This elegant engineering solution can solve some dire structural problems. By Paul Davis

Somehow, I managed to study five years of Latin even though I went to a State School and it was an unusual subject to study even way back then. It’s not been hugely useful in my engineering career but I suspect it’s probably a main reason why I’ve got this gig at TimberTrader News – understanding the Latin language is a gateway to a fuller appreciation of the English.

As well as the language, which I wasn’t very good at, the best thing about Latin was learning about the Romans and, for a young teenager, particularly about the famous battles, conquests, methods of torture and evil weaponry. Come to think of it, they must’ve been very good engineers as well as violent; 2000 years later, the Pantheon dome in Rome still holds the record for the world’s longest span unreinforced concrete dome.

So, my very modest Latin skills tell me that porta is the Latin word for gate and it’s where we get the name portal frame from. A portal frame is simply columns forming a gate with a beam across the top. A modern portal frame gains its lateral stability through rigid connections of the beam to the columns. A version of not-a-portal-frame would be to stand two dominoes up on their end with a domino across the top; give it a little nudge and it slides over sideways.

There are several very common applications in domestic framing where a portal frame is pretty much the only solution. An entry canopy built at the front of the house, aka a porte cochere (see, that’s Latin again) or an alfresco roof (yet again more Latin) projecting from the back of the house is laterally unstable at its outer edge in a direction parallel with the house wall. A timber picnic shelter roof or a cabana (Surprise! That’s from the Latin for cottage) supported on a few posts that sit into steel post base brackets is another.

There is another class of building use that also needs a portal frame; that is when you have a window that occupies the full length of a wall at one end of the building. We are typically talking about a wall with a water view, the downstairs front of a terrace building or, commonly, a small shopfront.

Think of these like a shoebox with one end cut out – they just want to slide over sideways. I quoted on the engineering for a job once where I told the developer it couldn’t just be all glass along the shop front running right from left to right boundary walls – it was unstable.
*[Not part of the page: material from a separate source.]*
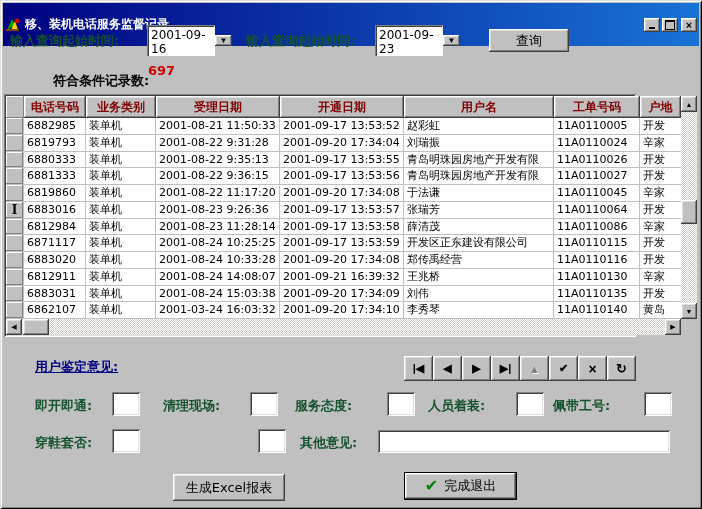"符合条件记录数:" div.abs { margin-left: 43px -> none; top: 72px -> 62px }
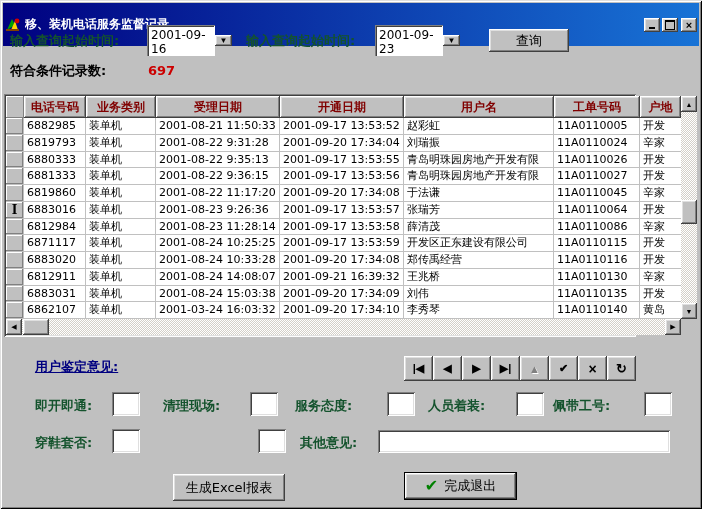"生成Excel报表" button.abs { height: 27px -> 18px; left: 173px -> 160px }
He went to another engineer who didn’t have the same ‘issues’ as I did. To his credit the developer ended up sending me a video showing that he could rock the finished front of the building from side to side by hand!

When it comes to a typical, narrowish but otherwise normal house, sometimes you have a garage on one side of the front elevation, a front door, then a large window at the front of the lounge room. There is nowhere to put bracings into walls until you are maybe six or seven metres back into the house.

This front edge can’t be effectively braced and the standard AS1687 says, if you can’t brace an external wall, you need an engineered ceiling diaphragm – and I have never seen one built yet.

And of course, any number of building designers will draw what should have been a straightforward house, for no particular reason, in such a poor way that it is not really possible to brace it effectively. They just don’t think about the practicalities of how it would be designed and built.

A portal frame across openings is a structural solution for these types of unstable structures, whether they be an architectural feature with a Latin name or just a house.

So, our first task is to identify where this structural challenge arises. Preferably you will want to pick that up at quoting stage and throw the design responsibility back to the project engineer. They are typically going to come up with a steel portal. But other portal solutions are possible using timber and that will be the subject of next issue’s column.

I still think back fondly to my Latin teacher Mr McMurtrie. Although he dressed and talked as a very conservative old-school teacher, he had a wicked sense of humour. One student, Parker, who was not really interested in the class got asked, with a grin, just one question every lesson; “What does ut mean Parker?” and with a grin Parker gave the same answer back “Therefore, Sir”.

When we were in year nine the movie Caligula, set during the reign of the despotic emperor, was released. Although the film was released in cinemas it was definitely R and quite pornographic. Mr McMurtrie, to his eternal credit, wanted to take a bunch of 15-year-old boys to see it “for the culture”. Sadly, for those then 15-year-olds, we were stopped by the education department.

To Mr McMurtrie – bona fide major kudos – and that’s all Latin!